[Records from a data source]

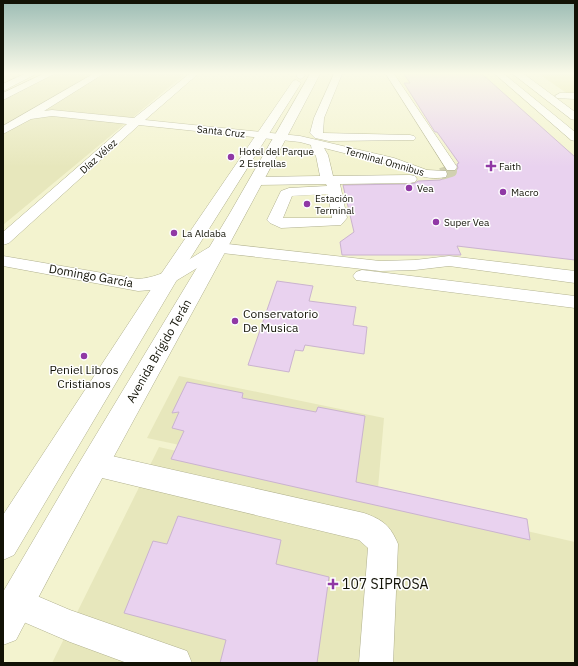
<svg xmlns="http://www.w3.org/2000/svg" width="578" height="666" font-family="'IBM Plex Sans',sans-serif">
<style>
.built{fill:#e7e7bc}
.green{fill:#e6e5a7}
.building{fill:#e9d2ef;stroke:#cab3cf}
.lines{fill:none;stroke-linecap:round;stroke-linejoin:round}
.minor-tunnel{stroke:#d1d1b1;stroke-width:12;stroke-dasharray:12 6;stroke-linecap:butt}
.minor-casing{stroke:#b1b18f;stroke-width:1}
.major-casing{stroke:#b1b18f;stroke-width:1}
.minor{fill:#fff;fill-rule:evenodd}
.major{fill:#fff;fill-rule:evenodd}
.poi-dot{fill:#9038a5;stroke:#fff;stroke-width:1.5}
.labels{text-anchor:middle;stroke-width:3;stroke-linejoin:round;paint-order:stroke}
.far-street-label{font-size:10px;fill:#121206;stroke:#fff}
.far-poi-label{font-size:10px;fill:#121206;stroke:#fff;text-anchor:start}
.street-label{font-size:12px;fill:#121206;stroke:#fff}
.poi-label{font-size:12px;fill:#121206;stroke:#fff;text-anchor:start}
.near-poi-label{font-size:14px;fill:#121206;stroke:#fff;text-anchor:start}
</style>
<rect width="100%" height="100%" fill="#f3f3cf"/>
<path class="built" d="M46,74H185L3,225V96Z
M179,376L384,418L378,488L147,438Z
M159,447L575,542V663H52Z"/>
<path class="green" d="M539,74H575V99Z"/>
<path class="building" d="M404,74H482L575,157V260L457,246L461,255H342L340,242L354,232L343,185L410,184L415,183L418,181L440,180L447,177L448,172H455L458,168L457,164L459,163L437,132H435L404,83H410Z
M277,281L313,286L309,301L356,307L353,325L367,327L364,354L305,345L303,351L295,350L289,372L248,365Z
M187,382L243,393L242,398L316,412L318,407L365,416L356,482L527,519L530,540L171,459L184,431L172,428L179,412L172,413Z
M178,516L281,540L276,564L329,577L317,663H220L226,640L124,613L153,541L167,544Z"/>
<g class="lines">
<path class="minor-tunnel" d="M441,174L451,171V167"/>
<g class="minor-casing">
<path id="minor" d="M43,74H54L3,100V93Z
M93,74H103L44,111L52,110L134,118L189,74H198L145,120L300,136L394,158L427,170L446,171L447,174L446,177C423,182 405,169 383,163C364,158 344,153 324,148L328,155L333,176L410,175L415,176L417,179L415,182L410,183L340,184L347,218L341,225L281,228L270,223L267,220L281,191L289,188L327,186L326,184L256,185L251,184L249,181L251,178L256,177L320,176L316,156L312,151L311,145L300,142L139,125L9,243L3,245V232L127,124L52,116L31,119L3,134V126ZM328,194L332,218H283L292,196Z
M296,74H304L305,76L301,79L298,78Z
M334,74H342L324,118L323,133L410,135L414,136L416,138L414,140L329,141L315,138L310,133L314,118Z
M386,74H394L457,167L455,170H447Z
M495,74H504L575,132V141L571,140Z
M560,93H575V99L557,98L555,96Z
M219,243L380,261L415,260L449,256L575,271V283L449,266L415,270L380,271L222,253L174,282L151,290L138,291L3,266V256L138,279C166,277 190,258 213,245Z
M362,270L575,296V308L356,280L353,276L356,272Z
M94,452L364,513C383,520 390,525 398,544L393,663H359L368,548L359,540L94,476L85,473L81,464L85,455Z
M16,587L70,610L187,651L192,663H127L70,642L5,614C2,608 2,598 5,592Z"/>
</g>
<g class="major-casing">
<path id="major" d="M24,74H36L3,91V84Z
M310,74H320C221,264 115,450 16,640L3,645V592L70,478L230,213Z
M513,74H524L575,112V120L571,119Z
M296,80L301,83L178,278L14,555L3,560V515L161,274L293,81Z"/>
</g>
<use href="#minor" class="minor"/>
<use href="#major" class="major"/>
</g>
<linearGradient id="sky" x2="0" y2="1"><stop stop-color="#9cbcb4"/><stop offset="0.44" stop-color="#fafae9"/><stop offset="1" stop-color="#fafae9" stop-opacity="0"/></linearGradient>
<rect width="578" height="167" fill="url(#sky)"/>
<g class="poi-dot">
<circle cx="231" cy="157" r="4"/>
<path d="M489 160h4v4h4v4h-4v4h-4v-4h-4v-4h4z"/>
<circle cx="409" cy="188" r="4"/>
<circle cx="503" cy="192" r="4"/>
<circle cx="307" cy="204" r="4"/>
<circle cx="436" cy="222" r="4"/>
<circle cx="174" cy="233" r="4"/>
<circle cx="235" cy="321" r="4"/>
<circle cx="84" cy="356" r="4"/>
<path d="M331 578h4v4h4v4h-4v4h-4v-4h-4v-4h4z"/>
</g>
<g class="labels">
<g class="far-street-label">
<text transform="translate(221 131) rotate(6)" y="4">Santa Cruz</text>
<text transform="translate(98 156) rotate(-42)" y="4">Díaz Vélez</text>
<text transform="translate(385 161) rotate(16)" y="4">Terminal Omnibus</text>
</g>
<g class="far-poi-label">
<text x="239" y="155">Hotel del Parque<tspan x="239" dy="12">2 Estrellas</tspan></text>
<text x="499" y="170">Faith</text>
<text x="417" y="192">Vea</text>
<text x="511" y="196">Macro</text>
<text x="315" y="202">Estación<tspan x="315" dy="12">Terminal</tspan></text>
<text x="444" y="226">Super Vea</text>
<text x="182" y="237">La Aldaba</text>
</g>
<g class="street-label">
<text transform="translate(91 276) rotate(10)" y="4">Domingo García</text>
<text transform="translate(159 351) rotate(-60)" y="4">Avenida Brígido Terán</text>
</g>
<g class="poi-label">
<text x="243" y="318">Conservatorio<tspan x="243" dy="14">De Musica</tspan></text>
<text x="84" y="374" text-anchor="middle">Peniel Libros<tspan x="84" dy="14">Cristianos</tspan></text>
</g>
<g class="near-poi-label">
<text x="342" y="589">107 SIPROSA</text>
</g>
</g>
<rect width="578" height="666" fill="none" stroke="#121206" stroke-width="8"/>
</svg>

- _EXERCISE INSTRUCTIONS_: What is needed is a copy of every line above in which "linejoin" appears.

- _RESULT OF THE TASK_:
.lines{fill:none;stroke-linecap:round;stroke-linejoin:round}
.labels{text-anchor:middle;stroke-width:3;stroke-linejoin:round;paint-order:stroke}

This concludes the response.